You are likely to have many things to offer that people who started earlier in the field do not and you should embrace that.
Is it true women are under-represented in data science?
There is no reason why they should be, but this is sadly still the case. It’s worth noting that it’s not only women that are under-represented in data science, and efforts should be made to increase representation from all groups.
I think the under-representation is a bit of a chicken and egg situation. The fact that there is a lack of women in field in some cases discourages women that are interested and means that people that are in or hiring into the field don’t realise how to make the workplace a good one for people of all genders, and this is turn means that the lack of women persists.
What can be done to change this?
I think there are a variety of things. As someone involved in hiring, you can advertise open posts on sites that encourage diversity and eliminate discrimination.
You should make sure that the language in your job ads isn’t biased and that you don’t exaggerate experience and qualifications needed for a job (it’s rare to truly need 10 years of A.I. experience, a PhD and publications, and research shows that women are less likely to apply for positions they don’t think they meet all the requirements for than men are).
As someone in data science, you can offer to mentor individuals from underrepresented groups that want help getting started in the field and share achievements of, for example, women around you to help other women find role models. As a member of society, you should be mindful of your language and assumptions, and encourage individuals around you.
A good thing to do is to follow communities that encourage diversity to learn how you can help drive positive change.
What trends do you see moving into 2020?
I think the data science community is going to put more focus on data ethics in 2020. This was a hot topic in 2019, and I think we’re getting better at spotting and pointing out downfalls that make data science solutions unfair to some groups.
I believe people are going to be more mindful of this when developing solutions in 2020 because of the raised visibility of the issue. I also believe that the data science community will become better at clearly communicating necessary details about data science and how it works to data science consumers.

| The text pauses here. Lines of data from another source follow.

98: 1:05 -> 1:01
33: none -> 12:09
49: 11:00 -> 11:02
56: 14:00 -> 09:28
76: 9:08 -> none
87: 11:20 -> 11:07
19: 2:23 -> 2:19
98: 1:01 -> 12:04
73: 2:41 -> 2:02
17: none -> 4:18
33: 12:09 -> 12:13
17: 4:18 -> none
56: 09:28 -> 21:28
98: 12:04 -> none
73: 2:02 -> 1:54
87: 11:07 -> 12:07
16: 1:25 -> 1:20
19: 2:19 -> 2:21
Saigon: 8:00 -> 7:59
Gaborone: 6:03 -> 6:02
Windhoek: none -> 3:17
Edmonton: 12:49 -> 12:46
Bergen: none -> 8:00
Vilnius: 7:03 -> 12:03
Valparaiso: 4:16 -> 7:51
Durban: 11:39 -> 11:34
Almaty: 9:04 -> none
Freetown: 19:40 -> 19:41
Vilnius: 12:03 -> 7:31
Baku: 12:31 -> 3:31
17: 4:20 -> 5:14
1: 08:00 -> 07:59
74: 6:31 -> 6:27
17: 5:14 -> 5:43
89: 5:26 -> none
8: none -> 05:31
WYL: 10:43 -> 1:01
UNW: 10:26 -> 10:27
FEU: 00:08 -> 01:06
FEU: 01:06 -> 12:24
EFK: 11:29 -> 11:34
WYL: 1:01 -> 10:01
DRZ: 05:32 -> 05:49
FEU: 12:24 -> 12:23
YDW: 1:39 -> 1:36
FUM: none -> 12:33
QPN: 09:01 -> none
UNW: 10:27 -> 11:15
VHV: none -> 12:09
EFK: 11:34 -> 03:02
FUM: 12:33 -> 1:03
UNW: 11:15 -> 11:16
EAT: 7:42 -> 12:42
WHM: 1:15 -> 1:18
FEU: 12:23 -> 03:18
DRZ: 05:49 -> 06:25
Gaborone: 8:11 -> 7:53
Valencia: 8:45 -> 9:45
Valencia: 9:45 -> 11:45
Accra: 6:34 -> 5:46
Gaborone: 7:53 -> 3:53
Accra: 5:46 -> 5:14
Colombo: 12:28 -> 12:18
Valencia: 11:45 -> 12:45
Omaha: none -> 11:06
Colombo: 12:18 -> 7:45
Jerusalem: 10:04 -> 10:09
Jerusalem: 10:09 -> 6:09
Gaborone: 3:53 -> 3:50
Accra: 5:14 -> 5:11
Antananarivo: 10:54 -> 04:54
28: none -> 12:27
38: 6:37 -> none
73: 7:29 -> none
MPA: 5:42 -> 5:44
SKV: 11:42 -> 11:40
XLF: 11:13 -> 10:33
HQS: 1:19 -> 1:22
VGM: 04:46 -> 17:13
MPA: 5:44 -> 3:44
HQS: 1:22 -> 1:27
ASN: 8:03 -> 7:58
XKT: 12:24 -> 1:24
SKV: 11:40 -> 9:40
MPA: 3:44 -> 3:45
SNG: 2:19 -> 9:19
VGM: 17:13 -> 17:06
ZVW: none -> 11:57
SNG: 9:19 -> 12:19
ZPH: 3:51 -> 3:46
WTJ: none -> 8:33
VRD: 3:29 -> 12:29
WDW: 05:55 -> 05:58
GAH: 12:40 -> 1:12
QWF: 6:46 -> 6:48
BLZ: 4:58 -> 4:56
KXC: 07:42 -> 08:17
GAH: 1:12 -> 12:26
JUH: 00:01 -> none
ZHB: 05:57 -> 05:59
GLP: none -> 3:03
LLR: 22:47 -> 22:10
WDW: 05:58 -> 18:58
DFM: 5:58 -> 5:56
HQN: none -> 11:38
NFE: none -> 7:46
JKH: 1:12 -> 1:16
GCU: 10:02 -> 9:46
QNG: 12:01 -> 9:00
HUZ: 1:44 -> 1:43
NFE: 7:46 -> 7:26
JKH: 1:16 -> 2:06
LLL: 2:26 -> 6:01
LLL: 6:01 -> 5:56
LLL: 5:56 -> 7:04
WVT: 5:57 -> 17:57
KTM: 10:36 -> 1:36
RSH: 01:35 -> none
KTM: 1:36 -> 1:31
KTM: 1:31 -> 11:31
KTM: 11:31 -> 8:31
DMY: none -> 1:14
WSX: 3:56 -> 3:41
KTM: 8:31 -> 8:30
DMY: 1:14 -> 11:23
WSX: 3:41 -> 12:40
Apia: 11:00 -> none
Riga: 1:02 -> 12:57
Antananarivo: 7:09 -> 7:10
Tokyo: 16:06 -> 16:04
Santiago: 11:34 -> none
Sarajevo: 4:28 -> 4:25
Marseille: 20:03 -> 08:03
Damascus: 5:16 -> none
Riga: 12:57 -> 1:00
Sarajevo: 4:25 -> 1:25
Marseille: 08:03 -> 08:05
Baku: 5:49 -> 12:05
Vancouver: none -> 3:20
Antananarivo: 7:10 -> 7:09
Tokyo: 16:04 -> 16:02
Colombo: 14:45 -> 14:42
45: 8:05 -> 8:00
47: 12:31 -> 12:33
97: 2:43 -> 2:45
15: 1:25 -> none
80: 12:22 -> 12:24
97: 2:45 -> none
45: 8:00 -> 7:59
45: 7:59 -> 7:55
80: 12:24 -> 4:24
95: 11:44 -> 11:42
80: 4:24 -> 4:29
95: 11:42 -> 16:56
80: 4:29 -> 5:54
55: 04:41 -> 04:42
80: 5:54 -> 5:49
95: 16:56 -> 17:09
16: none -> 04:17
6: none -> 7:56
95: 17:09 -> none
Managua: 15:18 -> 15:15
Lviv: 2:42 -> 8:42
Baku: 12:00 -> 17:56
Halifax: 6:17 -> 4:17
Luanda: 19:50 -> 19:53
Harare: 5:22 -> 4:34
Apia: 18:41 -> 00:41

For instance, while not all the technical details are relevant for the average person who wants to know the quickest way to get to work, they may benefit from knowing that this solution performs best in the morning or doesn’t take into account that you may not want to walk down all streets at night when it’s dark.
Sharing the necessary information in way that’s easy to understand is not an easy task, but I believe that we can do better and this in turn will help us make the solutions better when the users can point out issues.